Cette scène mythique marque l’ambiguïté des rapports des deux amants, et le traitement malsain que Fleischer ambitionnait de leur donner, tout en déjouant la censure. Alors que White est présenté tout au long du film comme un homme écartelé entre un amour véritable et la conscience de ses responsabilités, certaines scènes viennent contredire cette image de sagesse, comme celle de la rupture, où Evelyn déclare à son amant, qui veut la placer dans un pensionnat : « ne pouvant me prendre comme femme, tu fais de moi ta fille », ou lors de leurs retrouvailles, quand Stanford cherche à empêcher le mariage d’Evelyn et de Thaw en lui demandant d’être à nouveau « sa petite fille»… Le personnage d’Evelyn est tout aussi ambivalent. Si l’on est préparé à croire à sa grande naïveté et à son innocence bafouée, Richard Fleischer laisse toujours planer le doute sur l’éventuelle « face sombre » de son héroïne. Evelyn est-elle tout à fait une oie blanche comme elle le prétend, alors qu’elle prend elle-même l’initiative du premier baiser échangé avec Stanford, puis celle de leurs rencontres successives ? Est-elle totalement irresponsable de ce qui lui arrive ? Dans une très belle séquence de rêve inspirée des délires psychanalytiques très à la mode dans le cinéma de cette époque, Richard Fleischer montre sa jeune héroïne couchée sur une plage, se tordant langoureusement sous l’effet de l’eau qui la recouvre, comme pour mieux souligner que l’innocence et la pureté d’Evelyn ne seraient, en fait, que des leurres.

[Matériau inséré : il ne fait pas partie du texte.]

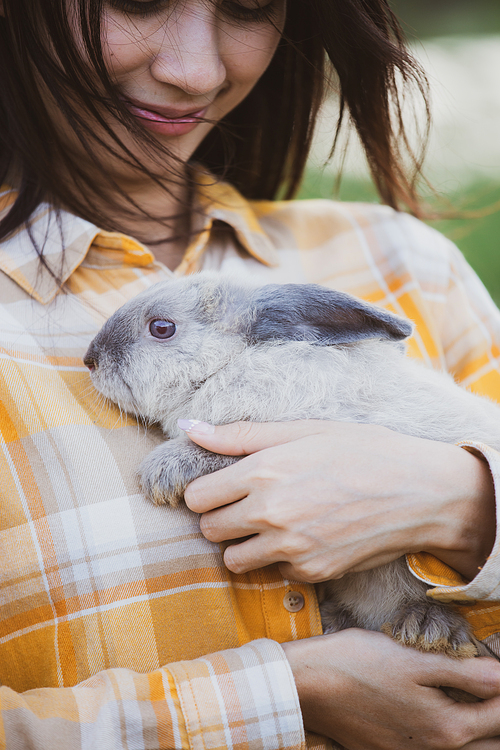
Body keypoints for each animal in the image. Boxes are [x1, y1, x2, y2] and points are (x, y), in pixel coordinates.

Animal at [84, 274, 500, 664]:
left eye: (161, 328)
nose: (90, 359)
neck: (228, 365)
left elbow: (216, 452)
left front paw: (160, 474)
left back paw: (430, 629)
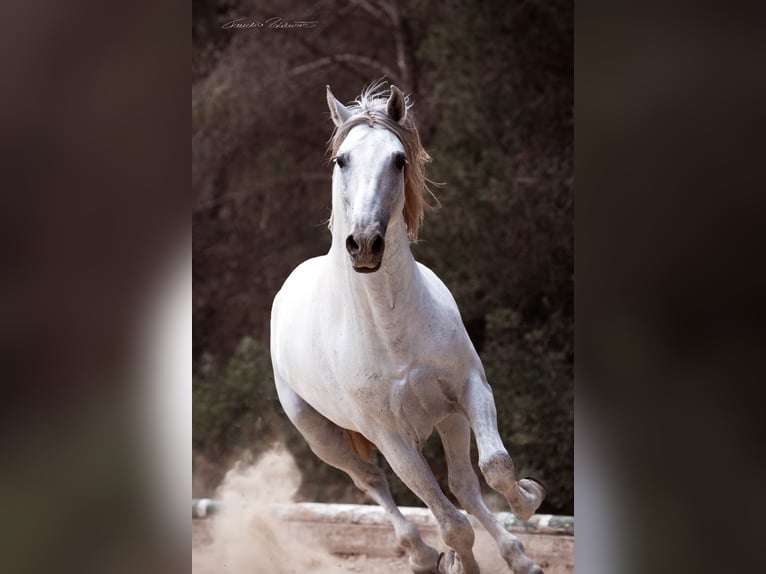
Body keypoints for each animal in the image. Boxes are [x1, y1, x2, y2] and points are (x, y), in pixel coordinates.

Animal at [270, 82, 544, 574]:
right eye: (341, 161)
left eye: (398, 159)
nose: (363, 244)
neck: (389, 326)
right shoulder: (392, 439)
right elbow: (452, 524)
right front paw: (455, 561)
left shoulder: (469, 390)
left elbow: (496, 467)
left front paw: (529, 500)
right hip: (321, 437)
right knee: (371, 480)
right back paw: (420, 552)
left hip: (448, 418)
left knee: (464, 486)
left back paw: (517, 556)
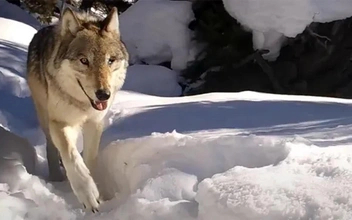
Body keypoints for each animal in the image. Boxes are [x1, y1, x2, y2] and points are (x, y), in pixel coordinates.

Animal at [25, 6, 129, 212]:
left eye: (110, 60)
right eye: (84, 60)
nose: (103, 95)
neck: (83, 105)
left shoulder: (95, 123)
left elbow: (90, 158)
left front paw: (99, 193)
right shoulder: (60, 122)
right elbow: (72, 157)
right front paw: (88, 194)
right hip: (45, 116)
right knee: (52, 146)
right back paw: (56, 176)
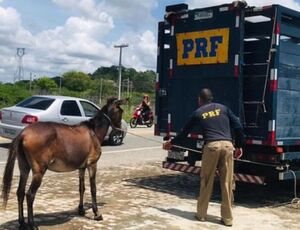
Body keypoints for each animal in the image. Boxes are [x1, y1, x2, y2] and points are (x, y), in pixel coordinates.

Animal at [0, 97, 124, 230]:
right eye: (120, 111)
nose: (120, 129)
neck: (93, 131)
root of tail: (23, 133)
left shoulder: (81, 168)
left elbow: (81, 188)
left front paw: (81, 210)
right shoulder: (92, 165)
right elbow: (93, 189)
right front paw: (97, 214)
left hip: (24, 168)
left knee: (20, 193)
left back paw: (22, 222)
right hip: (38, 172)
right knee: (30, 195)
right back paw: (32, 224)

Le film est plus faible sur la description des rapports entre Evelyn et son deuxième soupirant puis mari, Harry Thaw. L’image double de victime et de manipulatrice disparaît tout à fait au profit unique de la première (Thaw prenant la vilenie à sa charge), et le personnage, presque relégué au second plan, devient moins intéressant. L’interprétation de Joan Collins, tout en regards langoureux et en moues d’enfant, perd de sa crédibilité à mesure que le personnage est censé gagner en maturité. Il faut noter d’ailleurs que la comédienne n’était pas le premier choix de la Fox : pour incarner la belle danseuse, décrite comme « l’icône de son époque », « la première déesse sexuelle de l’Amérique », le studio avait d’abord pensé à Marilyn. Un choix presque évident : Evelyn, dit-on, « semblait parfois être l’incarnation de la pureté et du sentimentalisme de son époque mais son sourire enchanteur promettait quelque chose de nouveau et d’interdit…» Reste à Ludivine Sagnier, nouvelle interprète d’Evelyn dans la version chabrolienne du fait divers (La Fille coupée en deux, en salles le 8 août), la charge de relever le défi.